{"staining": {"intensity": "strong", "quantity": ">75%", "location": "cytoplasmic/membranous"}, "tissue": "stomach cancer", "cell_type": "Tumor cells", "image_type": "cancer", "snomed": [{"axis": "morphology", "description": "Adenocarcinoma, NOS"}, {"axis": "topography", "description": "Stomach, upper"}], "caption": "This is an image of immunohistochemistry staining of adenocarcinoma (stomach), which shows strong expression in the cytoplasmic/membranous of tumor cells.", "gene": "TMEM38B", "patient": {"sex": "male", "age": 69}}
...
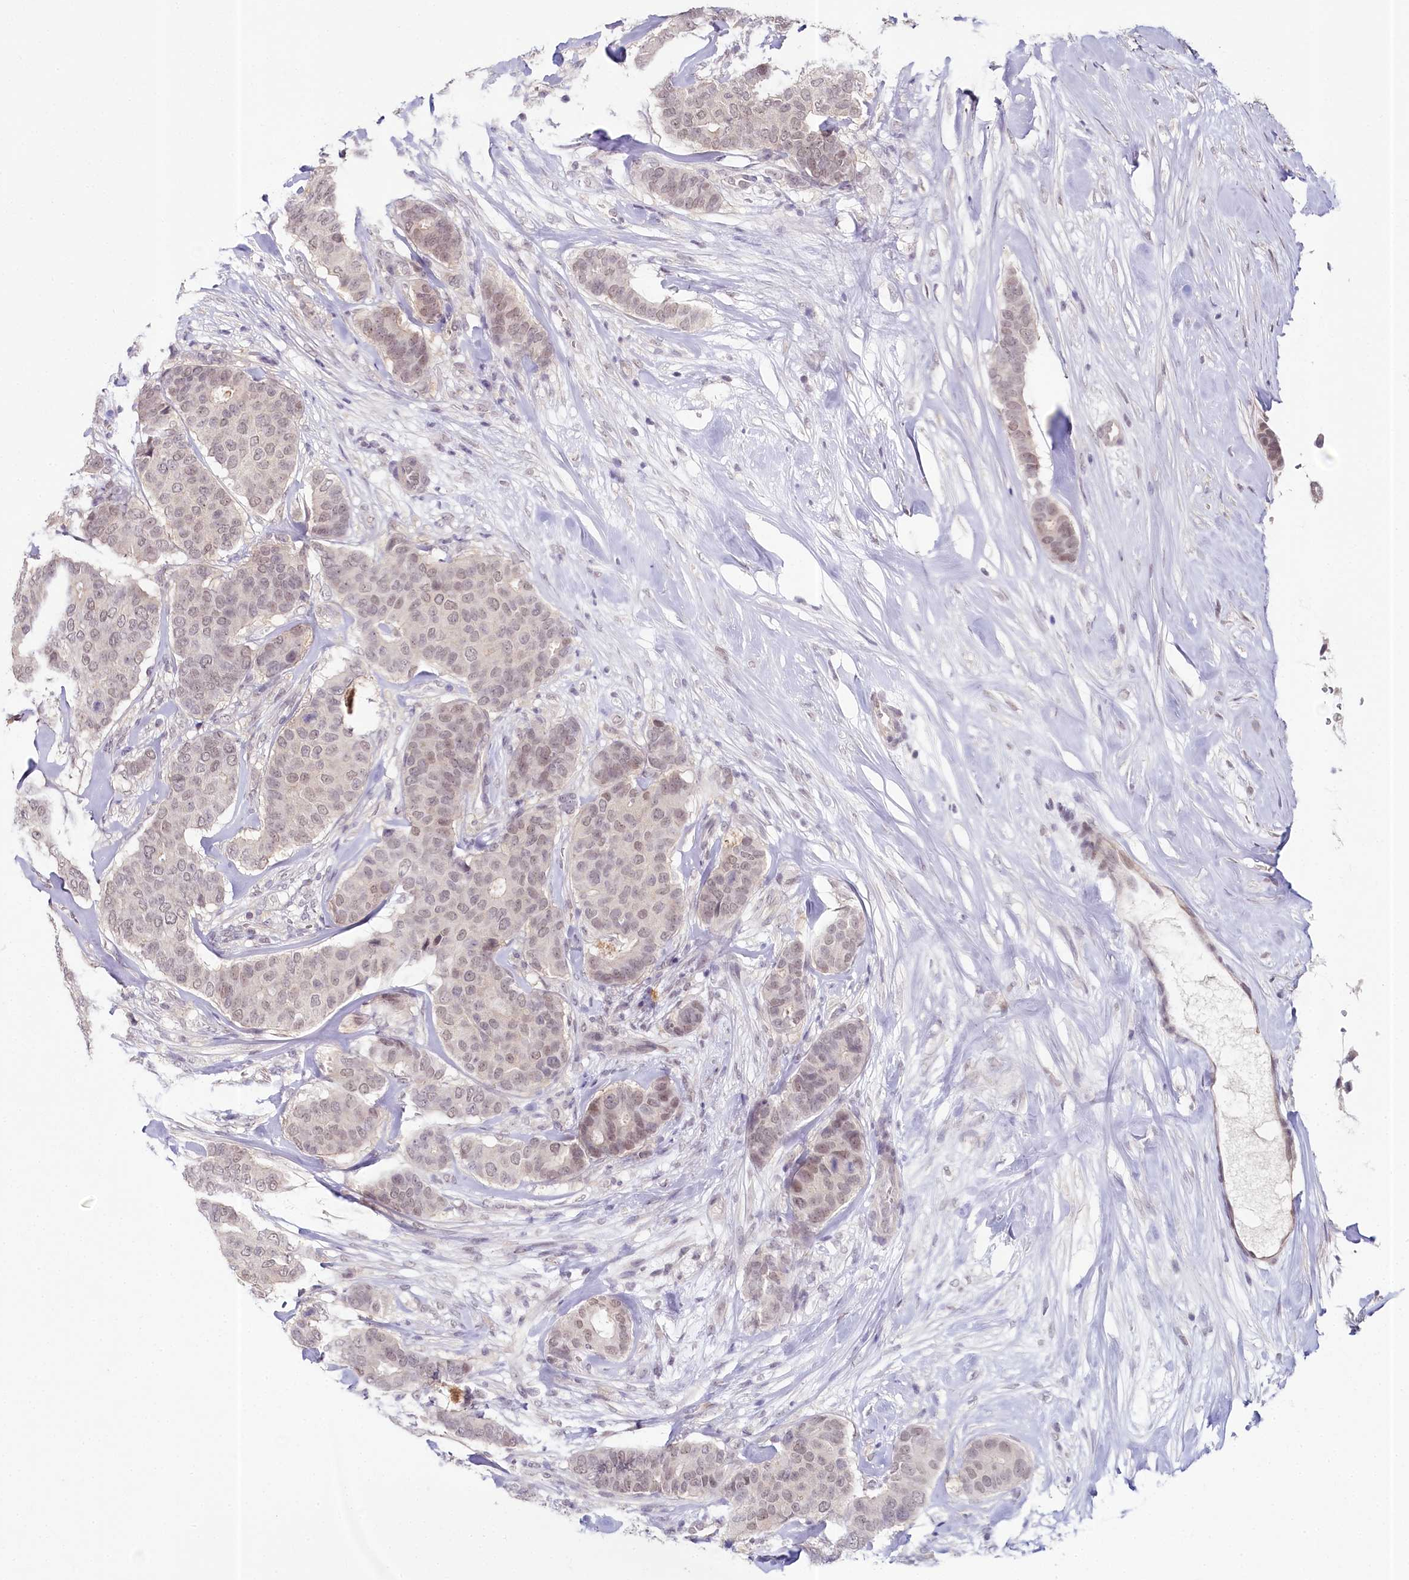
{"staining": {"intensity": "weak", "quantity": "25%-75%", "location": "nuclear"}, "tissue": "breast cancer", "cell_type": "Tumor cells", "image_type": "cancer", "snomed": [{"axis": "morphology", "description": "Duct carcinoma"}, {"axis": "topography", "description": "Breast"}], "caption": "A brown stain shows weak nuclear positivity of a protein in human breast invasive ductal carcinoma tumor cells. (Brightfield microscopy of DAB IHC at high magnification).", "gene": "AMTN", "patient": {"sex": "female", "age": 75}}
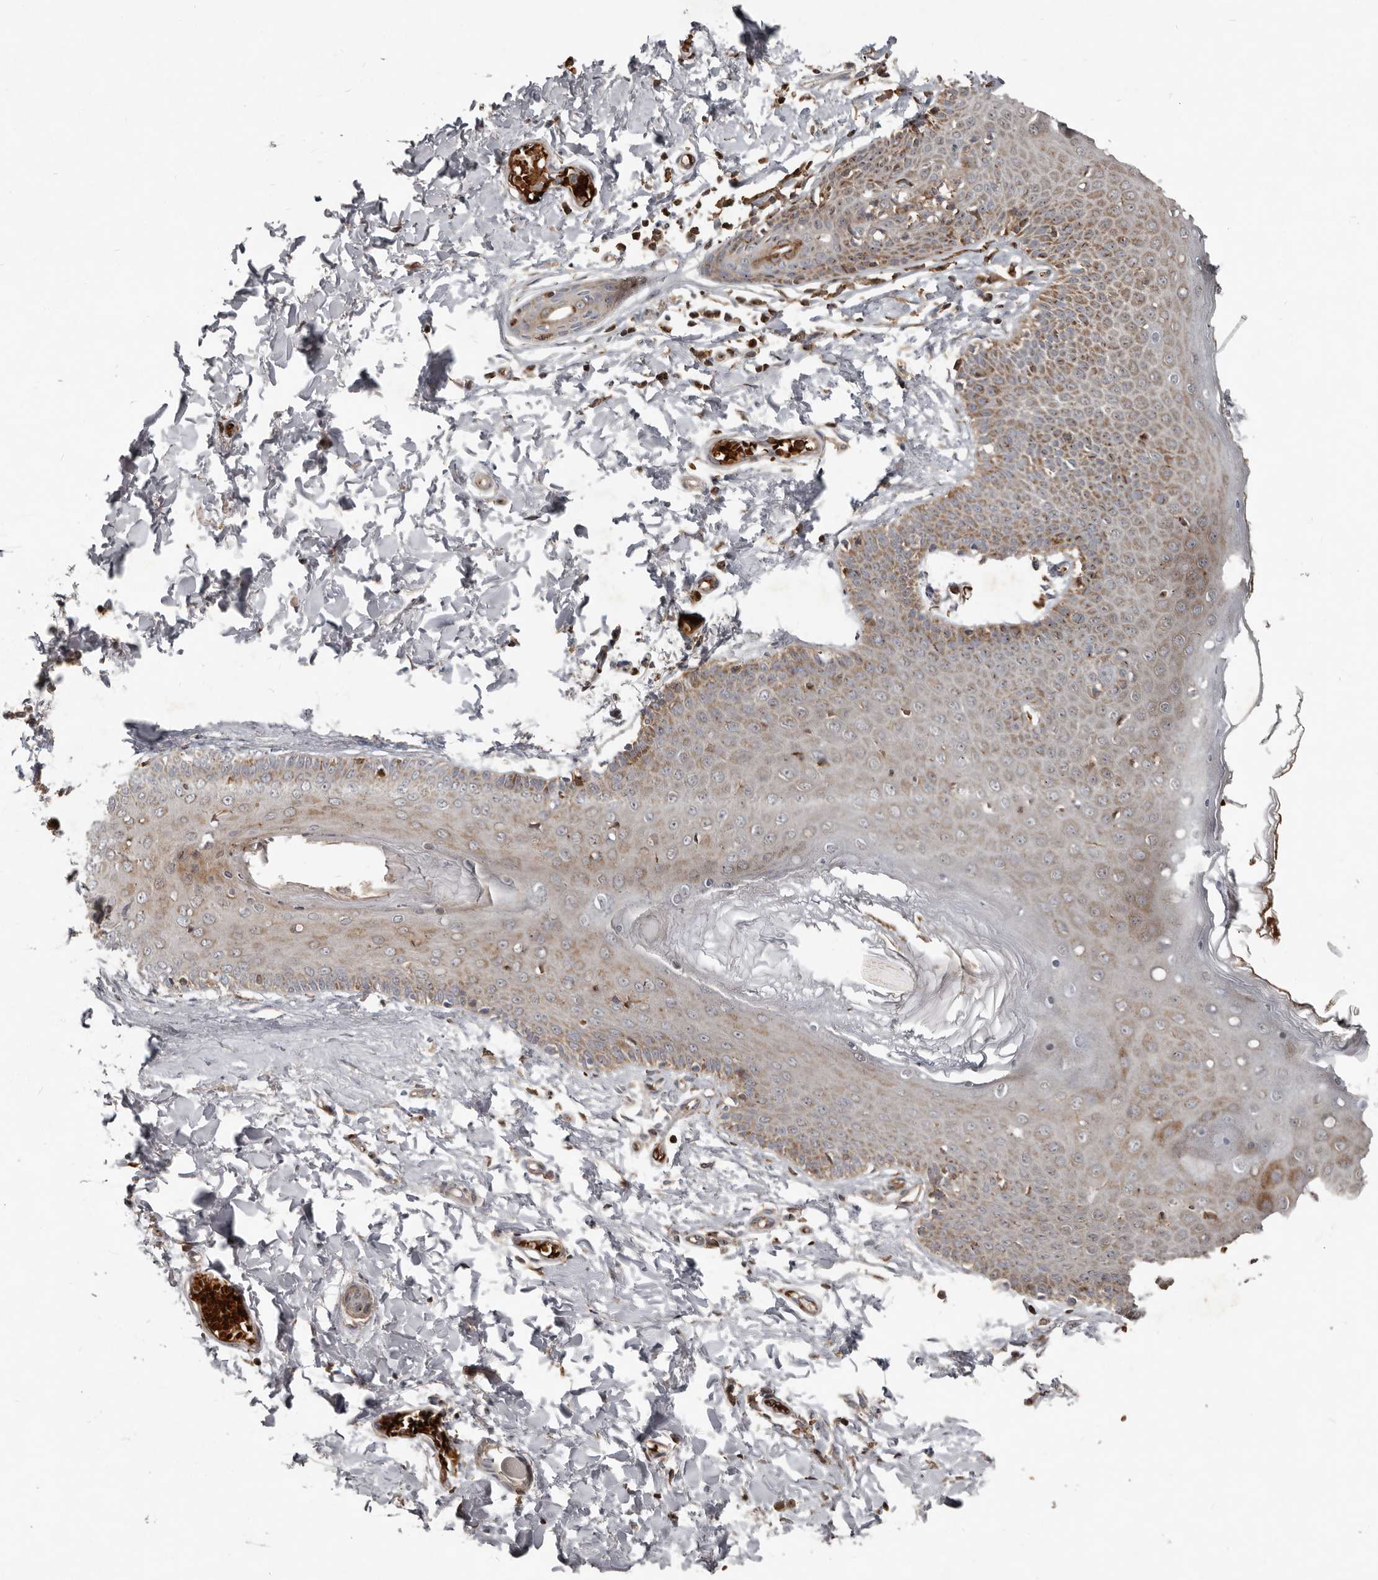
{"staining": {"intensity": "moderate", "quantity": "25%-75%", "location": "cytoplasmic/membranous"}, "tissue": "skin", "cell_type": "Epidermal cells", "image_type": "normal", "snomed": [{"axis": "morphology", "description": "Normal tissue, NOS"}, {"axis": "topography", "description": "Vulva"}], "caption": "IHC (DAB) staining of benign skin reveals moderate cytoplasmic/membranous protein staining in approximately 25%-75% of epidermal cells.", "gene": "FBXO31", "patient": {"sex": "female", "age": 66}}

**Your task:** The reply should hold exactly the lines above, starting at the line with "brown stain shows" and ending at the line with "(DAB) staining of", and no pictures.

**Result of this exercise:**
{"staining": {"intensity": "weak", "quantity": "25%-75%", "location": "nuclear"}, "tissue": "breast cancer", "cell_type": "Tumor cells", "image_type": "cancer", "snomed": [{"axis": "morphology", "description": "Duct carcinoma"}, {"axis": "topography", "description": "Breast"}], "caption": "A brown stain shows weak nuclear positivity of a protein in human breast invasive ductal carcinoma tumor cells. (Brightfield microscopy of DAB IHC at high magnification).", "gene": "AMTN", "patient": {"sex": "female", "age": 75}}
{"staining": {"intensity": "moderate", "quantity": "25%-75%", "location": "cytoplasmic/membranous"}, "tissue": "skin", "cell_type": "Epidermal cells", "image_type": "normal", "snomed": [{"axis": "morphology", "description": "Normal tissue, NOS"}, {"axis": "topography", "description": "Vulva"}], "caption": "IHC (DAB) staining of benign skin reveals moderate cytoplasmic/membranous protein staining in approximately 25%-75% of epidermal cells.", "gene": "FBXO31", "patient": {"sex": "female", "age": 66}}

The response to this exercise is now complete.